A person’s use of his single individual use password to access a news site to access content that he then shared with over 100 other people did not cause any impairment to the integrity or availability of data or loss due to interruption of service as required to bring a civil claim under the Computer Fraud and Abuse Act.
Capitol Audio Access, Inc. v. Umemoto, 980 F. Supp.2d 1154 (E.D. Cal. 2013).
The U.S. Eastern District of Louisiana recently sided with employers in the on-going judicial debate over interpreting the Computer Fraud and Abuse Act “CFAA”. See Associated Pump & Supply Co., LLC v. Dupre, et al., No. 14-0009 E.D. La.. Associated Pump sued its former employee Kevin Dupre for violating CFAA during his alleged scheme to steal Associated Pump’s trade secrets. The complaint sets forth a now familiar scenario: shortly before resigning, Dupre used his work computer to violate a confidentiality agreement and known company policies by improperly accessing and obtaining Associated Pump’s confidential information to use while employed by Associated Pump’s competitor.
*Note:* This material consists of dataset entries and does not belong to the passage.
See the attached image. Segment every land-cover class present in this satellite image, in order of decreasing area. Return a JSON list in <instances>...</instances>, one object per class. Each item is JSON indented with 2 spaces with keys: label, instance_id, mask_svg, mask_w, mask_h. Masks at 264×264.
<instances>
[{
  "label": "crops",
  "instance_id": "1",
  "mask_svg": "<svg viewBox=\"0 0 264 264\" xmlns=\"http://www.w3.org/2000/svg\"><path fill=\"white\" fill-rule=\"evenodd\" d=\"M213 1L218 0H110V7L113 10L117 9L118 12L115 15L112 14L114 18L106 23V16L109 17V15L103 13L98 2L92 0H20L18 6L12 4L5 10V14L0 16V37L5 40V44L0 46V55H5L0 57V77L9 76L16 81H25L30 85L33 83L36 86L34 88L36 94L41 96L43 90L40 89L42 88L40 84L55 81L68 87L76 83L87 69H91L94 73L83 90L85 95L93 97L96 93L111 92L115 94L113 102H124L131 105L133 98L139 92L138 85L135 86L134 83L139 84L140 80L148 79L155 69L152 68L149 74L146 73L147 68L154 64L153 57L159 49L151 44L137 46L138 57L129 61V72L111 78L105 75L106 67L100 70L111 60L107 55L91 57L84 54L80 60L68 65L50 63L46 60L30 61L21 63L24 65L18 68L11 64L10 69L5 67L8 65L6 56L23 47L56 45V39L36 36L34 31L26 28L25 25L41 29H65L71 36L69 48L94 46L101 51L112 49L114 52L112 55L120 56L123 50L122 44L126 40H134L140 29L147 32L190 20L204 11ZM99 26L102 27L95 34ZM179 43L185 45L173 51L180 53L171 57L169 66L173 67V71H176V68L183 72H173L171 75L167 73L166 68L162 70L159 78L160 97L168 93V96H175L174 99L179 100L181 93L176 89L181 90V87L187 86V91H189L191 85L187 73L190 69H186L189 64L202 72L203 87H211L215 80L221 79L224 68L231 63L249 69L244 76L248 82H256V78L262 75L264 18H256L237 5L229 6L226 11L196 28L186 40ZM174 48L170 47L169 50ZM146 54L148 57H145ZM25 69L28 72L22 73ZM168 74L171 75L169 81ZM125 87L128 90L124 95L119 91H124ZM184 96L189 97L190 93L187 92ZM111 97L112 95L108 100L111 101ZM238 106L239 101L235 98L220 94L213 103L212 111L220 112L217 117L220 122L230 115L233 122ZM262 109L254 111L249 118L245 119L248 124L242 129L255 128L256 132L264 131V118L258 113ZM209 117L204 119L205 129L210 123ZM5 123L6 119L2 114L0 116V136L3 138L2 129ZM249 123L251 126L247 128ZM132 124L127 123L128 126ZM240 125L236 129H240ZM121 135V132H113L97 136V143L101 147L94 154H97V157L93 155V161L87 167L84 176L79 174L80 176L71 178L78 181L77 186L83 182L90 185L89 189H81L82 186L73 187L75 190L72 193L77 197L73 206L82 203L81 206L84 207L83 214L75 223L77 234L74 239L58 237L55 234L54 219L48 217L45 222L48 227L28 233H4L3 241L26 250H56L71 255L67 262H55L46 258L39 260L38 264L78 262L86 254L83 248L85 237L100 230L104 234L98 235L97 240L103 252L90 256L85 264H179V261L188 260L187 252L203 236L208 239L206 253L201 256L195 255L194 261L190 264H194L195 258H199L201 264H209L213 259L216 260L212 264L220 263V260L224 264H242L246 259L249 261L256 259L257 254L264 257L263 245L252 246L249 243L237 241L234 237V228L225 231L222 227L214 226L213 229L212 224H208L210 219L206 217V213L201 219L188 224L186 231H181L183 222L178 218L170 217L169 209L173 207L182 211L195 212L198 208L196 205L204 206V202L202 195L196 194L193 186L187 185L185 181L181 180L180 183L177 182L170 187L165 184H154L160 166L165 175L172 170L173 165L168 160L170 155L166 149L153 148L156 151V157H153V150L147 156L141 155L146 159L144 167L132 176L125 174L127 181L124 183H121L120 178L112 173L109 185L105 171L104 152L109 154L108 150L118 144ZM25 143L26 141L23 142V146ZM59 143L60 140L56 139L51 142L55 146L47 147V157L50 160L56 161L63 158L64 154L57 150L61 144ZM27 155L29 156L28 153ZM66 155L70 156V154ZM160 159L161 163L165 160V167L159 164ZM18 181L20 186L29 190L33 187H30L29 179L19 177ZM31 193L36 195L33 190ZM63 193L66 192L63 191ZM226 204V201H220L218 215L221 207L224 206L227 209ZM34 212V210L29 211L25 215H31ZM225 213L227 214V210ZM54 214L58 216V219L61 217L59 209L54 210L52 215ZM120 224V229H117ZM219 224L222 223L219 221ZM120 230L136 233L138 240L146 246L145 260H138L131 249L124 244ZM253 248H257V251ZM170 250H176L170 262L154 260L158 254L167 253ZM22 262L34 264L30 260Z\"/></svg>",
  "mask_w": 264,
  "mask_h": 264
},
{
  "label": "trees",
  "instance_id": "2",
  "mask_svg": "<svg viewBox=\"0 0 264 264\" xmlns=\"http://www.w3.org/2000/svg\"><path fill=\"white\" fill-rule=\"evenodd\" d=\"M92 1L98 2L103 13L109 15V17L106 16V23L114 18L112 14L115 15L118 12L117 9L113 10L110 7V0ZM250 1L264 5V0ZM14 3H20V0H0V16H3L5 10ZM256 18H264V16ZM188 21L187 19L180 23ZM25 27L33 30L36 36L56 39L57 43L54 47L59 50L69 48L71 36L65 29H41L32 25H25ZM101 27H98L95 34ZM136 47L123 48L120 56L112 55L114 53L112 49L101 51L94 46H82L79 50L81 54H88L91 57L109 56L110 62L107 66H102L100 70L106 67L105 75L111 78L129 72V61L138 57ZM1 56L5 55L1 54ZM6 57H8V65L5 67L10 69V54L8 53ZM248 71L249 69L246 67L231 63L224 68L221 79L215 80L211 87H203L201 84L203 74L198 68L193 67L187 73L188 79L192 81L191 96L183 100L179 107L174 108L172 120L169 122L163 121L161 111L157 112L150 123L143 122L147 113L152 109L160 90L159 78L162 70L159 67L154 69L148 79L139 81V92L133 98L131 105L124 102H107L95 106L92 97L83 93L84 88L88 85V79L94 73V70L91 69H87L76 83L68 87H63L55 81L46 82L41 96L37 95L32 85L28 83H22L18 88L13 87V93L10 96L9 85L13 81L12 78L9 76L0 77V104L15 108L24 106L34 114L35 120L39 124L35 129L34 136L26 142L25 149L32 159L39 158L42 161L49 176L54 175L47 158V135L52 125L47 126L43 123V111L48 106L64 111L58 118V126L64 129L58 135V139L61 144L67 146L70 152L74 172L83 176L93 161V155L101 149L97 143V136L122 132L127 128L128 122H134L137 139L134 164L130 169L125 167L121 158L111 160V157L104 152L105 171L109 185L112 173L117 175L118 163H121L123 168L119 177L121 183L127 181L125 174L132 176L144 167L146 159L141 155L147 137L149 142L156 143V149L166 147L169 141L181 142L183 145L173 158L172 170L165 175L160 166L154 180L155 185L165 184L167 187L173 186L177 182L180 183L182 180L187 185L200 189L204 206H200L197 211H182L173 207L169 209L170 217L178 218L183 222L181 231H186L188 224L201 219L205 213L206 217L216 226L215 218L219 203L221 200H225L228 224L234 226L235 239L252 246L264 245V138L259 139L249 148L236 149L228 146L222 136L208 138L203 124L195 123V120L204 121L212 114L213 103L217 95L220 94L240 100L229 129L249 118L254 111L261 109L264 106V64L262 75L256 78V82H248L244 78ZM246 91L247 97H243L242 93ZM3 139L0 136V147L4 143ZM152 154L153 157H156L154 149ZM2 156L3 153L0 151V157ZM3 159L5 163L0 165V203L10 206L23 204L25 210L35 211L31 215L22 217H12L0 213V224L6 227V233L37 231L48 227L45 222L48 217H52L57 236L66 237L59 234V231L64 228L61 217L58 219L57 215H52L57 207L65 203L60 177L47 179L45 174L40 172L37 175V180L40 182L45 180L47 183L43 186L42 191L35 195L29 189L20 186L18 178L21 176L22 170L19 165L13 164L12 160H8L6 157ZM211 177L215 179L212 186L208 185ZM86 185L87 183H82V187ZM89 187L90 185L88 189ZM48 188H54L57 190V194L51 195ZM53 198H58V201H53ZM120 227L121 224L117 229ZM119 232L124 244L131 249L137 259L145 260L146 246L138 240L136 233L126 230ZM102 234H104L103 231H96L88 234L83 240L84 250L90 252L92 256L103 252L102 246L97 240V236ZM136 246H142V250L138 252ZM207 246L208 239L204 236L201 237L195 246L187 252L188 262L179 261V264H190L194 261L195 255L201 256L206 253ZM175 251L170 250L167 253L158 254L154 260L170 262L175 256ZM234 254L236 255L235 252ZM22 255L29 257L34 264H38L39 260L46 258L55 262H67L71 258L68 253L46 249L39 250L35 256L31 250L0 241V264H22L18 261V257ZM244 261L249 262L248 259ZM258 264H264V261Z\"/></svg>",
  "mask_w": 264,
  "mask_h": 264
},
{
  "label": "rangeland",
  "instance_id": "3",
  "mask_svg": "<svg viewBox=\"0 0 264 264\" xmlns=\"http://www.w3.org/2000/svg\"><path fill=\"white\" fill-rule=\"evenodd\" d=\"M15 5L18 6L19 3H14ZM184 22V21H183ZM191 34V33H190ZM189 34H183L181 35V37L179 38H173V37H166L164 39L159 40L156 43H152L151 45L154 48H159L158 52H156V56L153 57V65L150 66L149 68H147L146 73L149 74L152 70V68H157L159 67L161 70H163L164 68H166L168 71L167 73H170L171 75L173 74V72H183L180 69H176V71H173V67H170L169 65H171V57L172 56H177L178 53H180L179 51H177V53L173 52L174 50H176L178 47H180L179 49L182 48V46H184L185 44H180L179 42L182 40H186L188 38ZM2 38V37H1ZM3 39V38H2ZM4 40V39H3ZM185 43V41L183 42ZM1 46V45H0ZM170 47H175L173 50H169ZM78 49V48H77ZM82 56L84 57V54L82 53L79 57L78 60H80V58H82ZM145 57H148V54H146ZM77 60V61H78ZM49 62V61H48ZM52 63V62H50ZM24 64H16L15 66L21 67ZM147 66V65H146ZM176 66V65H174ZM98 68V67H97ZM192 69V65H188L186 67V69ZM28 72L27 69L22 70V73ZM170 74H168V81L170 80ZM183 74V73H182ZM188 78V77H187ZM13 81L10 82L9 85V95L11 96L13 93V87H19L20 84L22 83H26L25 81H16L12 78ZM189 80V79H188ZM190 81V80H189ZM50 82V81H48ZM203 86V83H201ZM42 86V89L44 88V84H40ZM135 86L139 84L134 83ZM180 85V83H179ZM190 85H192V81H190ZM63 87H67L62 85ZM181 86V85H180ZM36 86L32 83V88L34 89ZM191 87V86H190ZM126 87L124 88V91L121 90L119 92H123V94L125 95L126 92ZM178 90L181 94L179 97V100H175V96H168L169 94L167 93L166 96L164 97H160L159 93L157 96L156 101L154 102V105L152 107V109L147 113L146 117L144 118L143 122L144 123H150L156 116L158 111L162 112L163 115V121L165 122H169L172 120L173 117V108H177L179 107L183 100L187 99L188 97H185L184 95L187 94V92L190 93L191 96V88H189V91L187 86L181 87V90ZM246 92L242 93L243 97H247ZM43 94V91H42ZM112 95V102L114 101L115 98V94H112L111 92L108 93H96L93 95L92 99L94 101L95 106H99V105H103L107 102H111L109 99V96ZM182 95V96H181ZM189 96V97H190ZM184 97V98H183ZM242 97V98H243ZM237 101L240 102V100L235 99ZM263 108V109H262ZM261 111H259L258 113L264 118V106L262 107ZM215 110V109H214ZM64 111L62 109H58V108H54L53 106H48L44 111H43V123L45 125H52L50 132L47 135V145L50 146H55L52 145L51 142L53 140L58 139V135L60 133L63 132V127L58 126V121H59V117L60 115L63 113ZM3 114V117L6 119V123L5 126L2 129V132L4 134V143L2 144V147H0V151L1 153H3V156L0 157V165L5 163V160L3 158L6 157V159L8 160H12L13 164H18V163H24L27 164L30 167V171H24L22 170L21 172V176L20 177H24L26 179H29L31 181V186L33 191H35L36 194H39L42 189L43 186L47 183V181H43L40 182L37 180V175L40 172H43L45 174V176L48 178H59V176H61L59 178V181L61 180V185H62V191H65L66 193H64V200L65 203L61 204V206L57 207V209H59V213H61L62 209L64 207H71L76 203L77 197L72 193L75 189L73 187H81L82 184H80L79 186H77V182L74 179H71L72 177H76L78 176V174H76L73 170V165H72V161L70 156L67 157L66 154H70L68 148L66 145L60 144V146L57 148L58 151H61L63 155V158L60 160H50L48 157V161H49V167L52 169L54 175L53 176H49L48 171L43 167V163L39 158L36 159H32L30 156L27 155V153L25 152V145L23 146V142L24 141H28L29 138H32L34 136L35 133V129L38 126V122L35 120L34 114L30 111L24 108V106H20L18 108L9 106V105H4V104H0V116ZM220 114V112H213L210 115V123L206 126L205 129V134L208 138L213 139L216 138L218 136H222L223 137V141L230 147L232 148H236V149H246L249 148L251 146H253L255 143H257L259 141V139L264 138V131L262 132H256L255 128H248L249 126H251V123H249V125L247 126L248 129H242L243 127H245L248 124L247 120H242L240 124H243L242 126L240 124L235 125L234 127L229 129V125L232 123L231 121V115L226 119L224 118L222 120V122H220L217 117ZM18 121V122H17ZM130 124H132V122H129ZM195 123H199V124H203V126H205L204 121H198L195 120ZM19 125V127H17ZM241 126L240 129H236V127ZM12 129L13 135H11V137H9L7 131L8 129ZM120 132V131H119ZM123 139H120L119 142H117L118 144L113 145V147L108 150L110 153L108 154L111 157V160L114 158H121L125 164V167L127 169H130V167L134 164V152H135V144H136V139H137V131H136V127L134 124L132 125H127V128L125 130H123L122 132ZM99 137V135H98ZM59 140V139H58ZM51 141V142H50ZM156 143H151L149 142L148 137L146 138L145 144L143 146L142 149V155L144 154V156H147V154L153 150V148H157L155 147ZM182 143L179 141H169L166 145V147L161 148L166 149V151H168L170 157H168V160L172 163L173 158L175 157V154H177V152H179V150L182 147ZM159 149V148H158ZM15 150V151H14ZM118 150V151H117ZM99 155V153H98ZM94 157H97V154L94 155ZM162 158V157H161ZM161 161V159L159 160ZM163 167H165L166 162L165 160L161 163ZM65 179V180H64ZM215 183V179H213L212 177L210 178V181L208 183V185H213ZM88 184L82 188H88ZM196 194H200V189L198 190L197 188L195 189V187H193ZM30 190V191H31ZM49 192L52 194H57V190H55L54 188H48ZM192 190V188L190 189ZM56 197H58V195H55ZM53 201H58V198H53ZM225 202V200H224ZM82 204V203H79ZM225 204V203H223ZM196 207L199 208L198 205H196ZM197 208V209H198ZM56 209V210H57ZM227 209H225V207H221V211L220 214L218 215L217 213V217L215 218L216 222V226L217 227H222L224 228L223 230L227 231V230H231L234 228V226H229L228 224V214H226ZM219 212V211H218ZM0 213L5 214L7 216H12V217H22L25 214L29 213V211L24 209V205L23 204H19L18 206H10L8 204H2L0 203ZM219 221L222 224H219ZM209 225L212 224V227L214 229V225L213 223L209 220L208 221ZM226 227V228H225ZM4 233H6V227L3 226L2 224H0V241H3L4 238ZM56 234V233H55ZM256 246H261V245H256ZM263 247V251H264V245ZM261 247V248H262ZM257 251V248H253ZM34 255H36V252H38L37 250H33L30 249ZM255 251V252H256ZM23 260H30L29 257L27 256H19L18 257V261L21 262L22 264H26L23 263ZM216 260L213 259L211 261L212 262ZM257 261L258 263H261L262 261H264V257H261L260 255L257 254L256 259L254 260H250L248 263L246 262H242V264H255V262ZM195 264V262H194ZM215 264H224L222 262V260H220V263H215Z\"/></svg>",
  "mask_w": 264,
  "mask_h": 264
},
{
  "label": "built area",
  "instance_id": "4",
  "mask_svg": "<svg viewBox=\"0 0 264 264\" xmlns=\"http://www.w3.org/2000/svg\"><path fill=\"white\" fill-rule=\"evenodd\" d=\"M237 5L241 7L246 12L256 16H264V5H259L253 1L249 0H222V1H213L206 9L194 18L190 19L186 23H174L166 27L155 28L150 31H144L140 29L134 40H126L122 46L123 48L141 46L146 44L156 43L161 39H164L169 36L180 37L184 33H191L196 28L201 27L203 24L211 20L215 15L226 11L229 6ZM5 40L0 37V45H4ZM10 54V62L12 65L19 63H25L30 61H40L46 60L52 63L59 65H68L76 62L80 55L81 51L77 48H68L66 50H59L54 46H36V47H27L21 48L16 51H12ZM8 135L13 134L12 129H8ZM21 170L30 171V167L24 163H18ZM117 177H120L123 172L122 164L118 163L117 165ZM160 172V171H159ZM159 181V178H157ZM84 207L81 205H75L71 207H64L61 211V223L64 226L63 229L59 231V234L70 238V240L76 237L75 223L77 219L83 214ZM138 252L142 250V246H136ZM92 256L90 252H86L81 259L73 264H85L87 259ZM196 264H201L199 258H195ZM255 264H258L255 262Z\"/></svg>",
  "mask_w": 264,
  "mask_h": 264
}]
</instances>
These allegations, the Court held, state a viable CFAA claim.
On April 24, 2013, a jury convicted Defendant David Nosal of three counts of computer fraud in violation of the Computer Fraud and Abuse Act “CFAA”, 18 U.S.C. § 1030a4, two counts of unauthorized downloading, copying, and duplicating of trade secrets without authorization, in violation of the Economic Espionage Act “EEA”, 18 U.S.C. § 1832a2, and one count of conspiring to violate the EEA. During sentencing, the Court ordered Defendant to pay restitution to his victim and indicated that the amount of restitution would be determined at a subsequent hearing. Having considered the parties arguments, the Court orders that Defendant pay $827,983.25 in restitution to Korn/Ferry.
In Morgan v. Preston, 2013 WL 5963563 (M.D. Tenn. Nov. 7 2013), the U.S. District Court for the Middle District of Tennessee dismissed a Computer Fraud and Abuse Act claim brought by one ex-spouse against the other.
The basis for the CFAA claim was, following their separation and filing for divorce, the one spouse had installed Spector Pro monitoring software that was designed to capture all user activity on the computer without a user knowing, including all passwords typed, all emails sent and received, as well as all other activity which information it then automatically uploaded to a designated website or email address.
The reason the court dismissed the CFAA claim was because the plaintiff failed to meet the jurisdictional threshold for a civil claim by establishing a $5,000 loss.